Perché, poi, a un certo punto arriva il momento in cui i figli non sono ancora insopportabili adolescenti che urlano: vecchiaa ti odioo, ma bambini svegli che partono per qualche vacanza educativa e super controllata, o semplicemente vanno tre giorni al mare dalla migliore amica (una mamma molto sciolta ha mandato il figlio di undici anni per un mese in un camp estivo a San Paolo, in Brasile, con accompagnatori ventenni: lei finge di essere molto serena, e io l’ammiro per questo, ma ora le trema una palpebra e ha comprato all’accompagnatrice ventenne un iPhone5 e promesso altri regali costosi purché le mandi ogni giorno su whatsapp notizie e foto del suo bambino).

 I figli partono e i genitori restano in città a lavorare, ma indossano magliette di concerti di vent’anni prima, si imbucano alle feste, scrivono romanzi, si tuffano nelle fontane e girano per la città in Vespa di notte, in uno stato di trance dovuto alla troppa improvvisa libertà, bevono i cocktail dell’adolescenza, compresa la Sangria, e finiscono di solito a vomitare nei bagni pubblici o a fare scenate di gelosia alla moglie che balla sulla spiaggia mentre uno sconosciuto le soffia frasi all’orecchio.

D’estate, nel tempo sospeso fra quello fantasmagorico delle vacanze e quello normale dell’ufficio svuotato dai turni delle ferie, succede sempre qualcosa, ed è questo il vero passaggio fra l’anno vecchio e l’anno nuovo, in cui fare promesse, propositi (piscina tutto l’inverno per i bambini, lo giuro, spergiuro almeno da cinque estati), in cui buttare dalla finestra quello che si è rotto, compresi gli occhiali da sole specchiati che sulla spiaggia sembravano bellissimi, e tutti ci venivano a parlare da vicino, guardandoci negli occhi e facendo strane facce ammiccanti, ma in realtà si stavano sistemando i capelli e controllando di non avere insalata fra i denti.

D’estate, con i bambini che non vanno a scuola, la mattina si può guardarli dormire, con le bocche spalancate, i denti caduti, abbracciati a un secchiello pieno di conchiglie sporche (i granchi, dopo lunghe discussioni, sono stati liberati nella notte cantando loro, come incoraggiamento: “Oggi qui domani là, io amo la libertà” di Patty Pravo).
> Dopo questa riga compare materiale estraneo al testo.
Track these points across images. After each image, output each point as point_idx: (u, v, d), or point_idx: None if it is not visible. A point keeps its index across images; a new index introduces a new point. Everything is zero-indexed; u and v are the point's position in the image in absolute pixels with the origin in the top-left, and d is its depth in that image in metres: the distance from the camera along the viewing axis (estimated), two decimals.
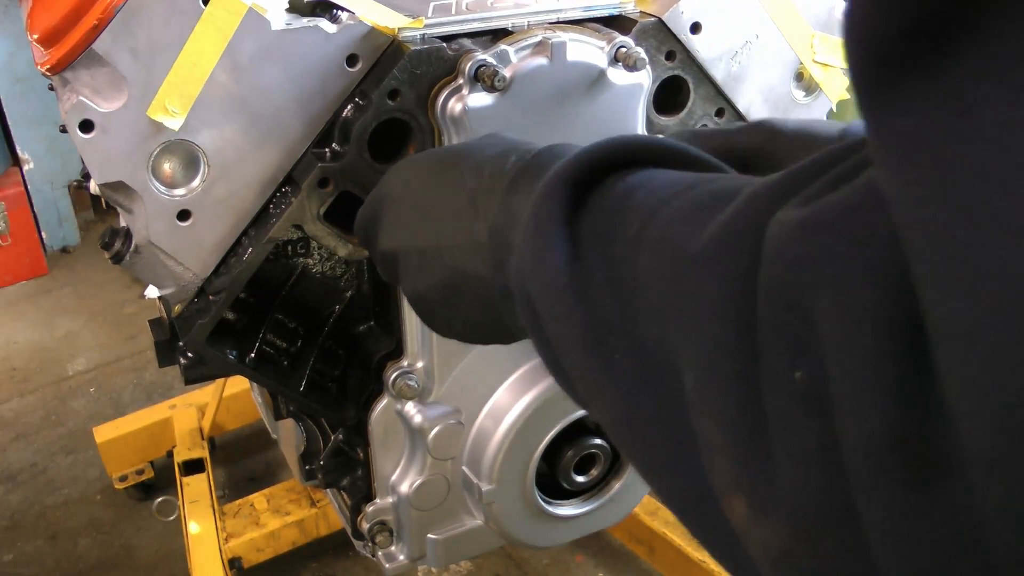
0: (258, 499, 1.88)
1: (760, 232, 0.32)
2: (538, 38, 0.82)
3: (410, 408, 0.94)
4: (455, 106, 0.80)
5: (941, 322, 0.25)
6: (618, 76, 0.85)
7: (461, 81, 0.80)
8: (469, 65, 0.79)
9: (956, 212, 0.24)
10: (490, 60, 0.80)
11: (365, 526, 1.01)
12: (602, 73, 0.85)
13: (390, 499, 1.01)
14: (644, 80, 0.87)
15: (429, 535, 1.03)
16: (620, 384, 0.39)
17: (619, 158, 0.45)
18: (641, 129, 0.90)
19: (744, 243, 0.33)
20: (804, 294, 0.30)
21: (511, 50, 0.82)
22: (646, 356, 0.38)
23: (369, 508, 1.01)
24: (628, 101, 0.87)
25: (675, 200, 0.40)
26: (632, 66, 0.84)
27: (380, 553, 1.04)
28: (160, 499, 2.08)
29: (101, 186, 0.78)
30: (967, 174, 0.23)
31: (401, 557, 1.04)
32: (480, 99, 0.80)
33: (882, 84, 0.25)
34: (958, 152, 0.23)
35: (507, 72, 0.80)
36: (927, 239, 0.25)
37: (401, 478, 0.99)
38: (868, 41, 0.25)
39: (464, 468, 0.98)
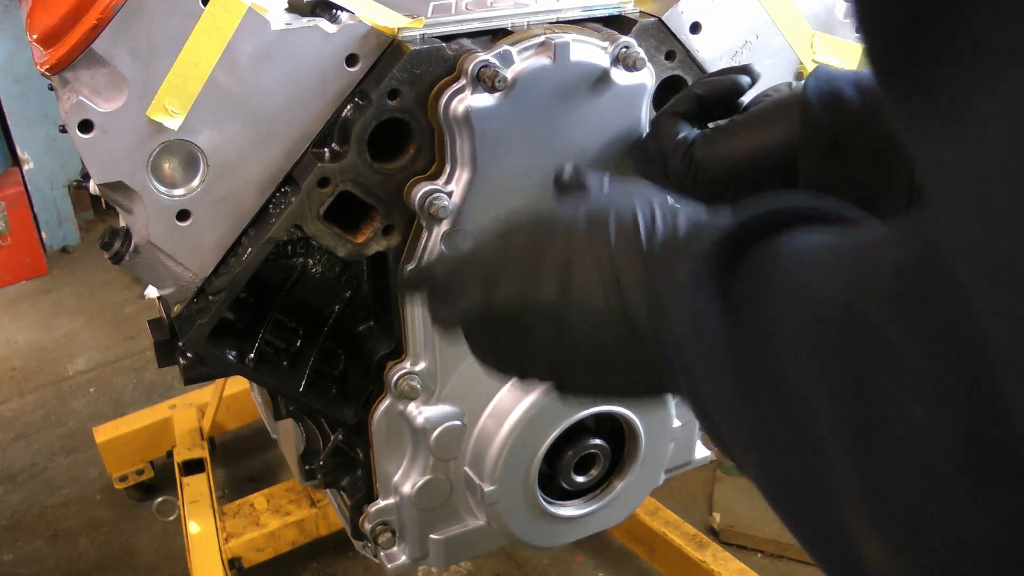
0: (258, 499, 1.88)
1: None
2: (541, 38, 0.82)
3: (412, 409, 0.94)
4: (458, 107, 0.80)
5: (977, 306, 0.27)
6: (621, 76, 0.85)
7: (464, 82, 0.80)
8: (472, 66, 0.79)
9: (962, 201, 0.27)
10: (492, 60, 0.80)
11: (367, 526, 1.01)
12: (605, 73, 0.84)
13: (392, 499, 1.01)
14: (648, 80, 0.87)
15: (431, 535, 1.03)
16: (763, 431, 0.43)
17: (766, 224, 0.47)
18: (644, 129, 0.89)
19: (867, 310, 0.36)
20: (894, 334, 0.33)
21: (514, 50, 0.81)
22: (789, 407, 0.41)
23: (371, 508, 1.01)
24: (631, 101, 0.87)
25: (810, 259, 0.43)
26: (633, 66, 0.84)
27: (382, 553, 1.04)
28: (160, 499, 2.08)
29: (101, 186, 0.78)
30: (958, 170, 0.27)
31: (403, 557, 1.04)
32: (483, 99, 0.80)
33: (898, 99, 0.29)
34: (952, 152, 0.27)
35: (510, 72, 0.80)
36: (951, 227, 0.28)
37: (403, 478, 0.99)
38: (878, 72, 0.29)
39: (466, 468, 0.98)
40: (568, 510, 1.02)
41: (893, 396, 0.33)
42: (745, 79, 0.81)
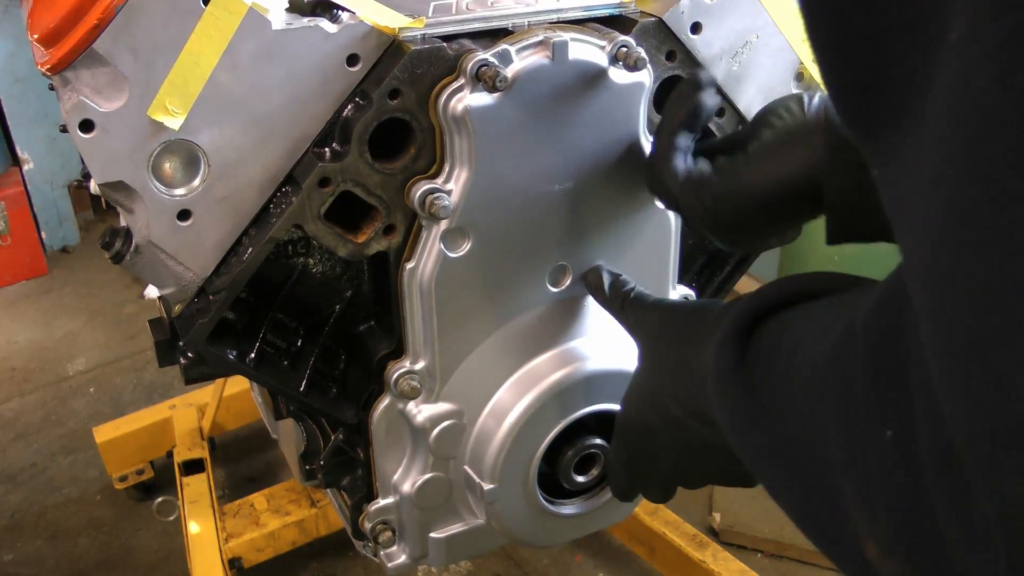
0: (258, 499, 1.88)
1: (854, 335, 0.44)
2: (540, 37, 0.82)
3: (412, 408, 0.94)
4: (456, 106, 0.80)
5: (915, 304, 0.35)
6: (619, 76, 0.85)
7: (463, 81, 0.80)
8: (471, 65, 0.79)
9: (895, 217, 0.37)
10: (491, 60, 0.80)
11: (367, 526, 1.01)
12: (603, 72, 0.85)
13: (392, 499, 1.01)
14: (646, 79, 0.87)
15: (431, 534, 1.03)
16: (779, 463, 0.53)
17: (773, 304, 0.57)
18: (643, 128, 0.90)
19: (849, 350, 0.45)
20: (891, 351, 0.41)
21: (513, 50, 0.81)
22: (801, 446, 0.50)
23: (371, 508, 1.01)
24: (630, 101, 0.87)
25: (807, 328, 0.53)
26: (633, 66, 0.84)
27: (382, 553, 1.04)
28: (160, 499, 2.08)
29: (101, 186, 0.78)
30: (898, 196, 0.36)
31: (403, 557, 1.04)
32: (481, 99, 0.80)
33: (858, 141, 0.39)
34: (894, 184, 0.36)
35: (508, 72, 0.80)
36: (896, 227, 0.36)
37: (403, 478, 0.99)
38: (842, 120, 0.40)
39: (466, 467, 0.98)
40: (568, 509, 1.02)
41: (866, 430, 0.42)
42: (709, 102, 0.81)
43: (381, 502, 1.01)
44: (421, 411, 0.94)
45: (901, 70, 0.34)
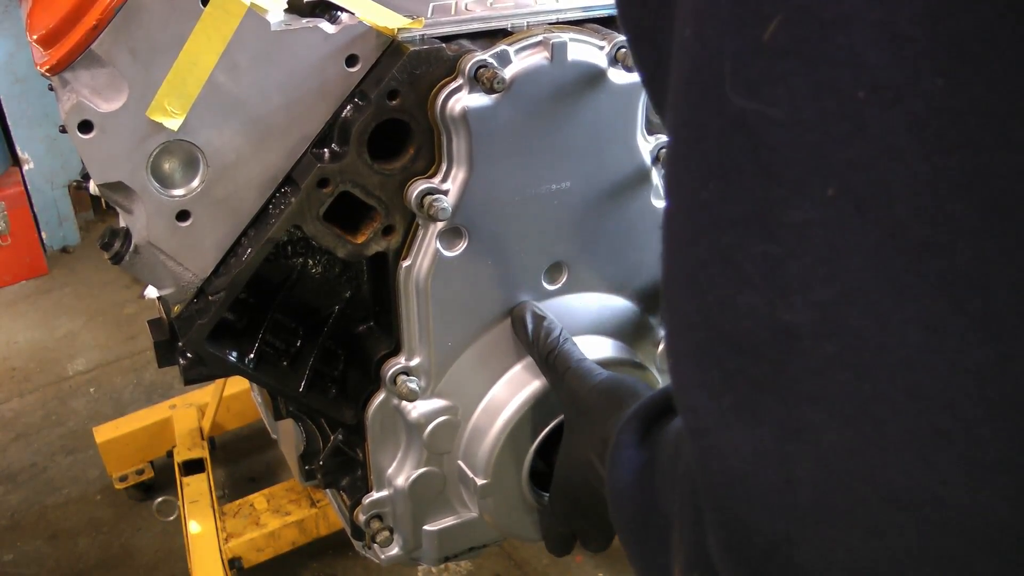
0: (258, 499, 1.88)
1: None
2: (538, 38, 0.82)
3: (407, 403, 0.94)
4: (455, 107, 0.80)
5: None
6: (618, 76, 0.85)
7: (461, 82, 0.80)
8: (469, 66, 0.79)
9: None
10: (490, 60, 0.80)
11: (362, 518, 1.02)
12: (602, 73, 0.85)
13: (386, 492, 1.01)
14: None
15: (424, 527, 1.03)
16: (646, 547, 0.57)
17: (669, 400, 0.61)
18: (640, 129, 0.90)
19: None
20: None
21: (511, 50, 0.81)
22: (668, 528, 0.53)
23: (365, 500, 1.01)
24: (628, 101, 0.87)
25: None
26: (631, 66, 0.84)
27: (376, 545, 1.04)
28: (160, 499, 2.09)
29: (100, 186, 0.78)
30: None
31: (396, 549, 1.04)
32: (480, 99, 0.80)
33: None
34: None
35: (507, 73, 0.80)
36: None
37: (397, 471, 0.99)
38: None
39: (460, 462, 0.98)
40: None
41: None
42: None
43: (375, 495, 1.01)
44: (416, 407, 0.94)
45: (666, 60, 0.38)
Perché poi, a lungo invocato, arriva il primo giorno di scuola.

 Loro sono un po’ più alti, un po’ più grandi.

E scrive Caitlin Moran che “i cancelli della scuola sembrano il primo punto di raccolta dopo un incidente aereo.

Genitori con gli occhi sbarrati salutano i figli che entrano nell’edificio: hanno l’aspetto di chi ha speso così tanti soldi e ha chiesto così tanti favori ai nonni che ora ha bisogno di stare sdraiato immobile per cinque giorni prima di sentirsi di nuovo normale” .

Solo a emergenza finita ci si accorge del tempo prezioso che è stato, e dodici settimane forse sono tante, ma sono anche appena sufficienti a ristabilire il disordine necessario, le lentiggini, i viaggi in auto di notte per non perdere la mattina di lavoro, le passeggiate in montagna con la promessa che in cima si troverà un negozio Disney.

E la possibilità di inventarsi ogni volta un’emergenza più complicata.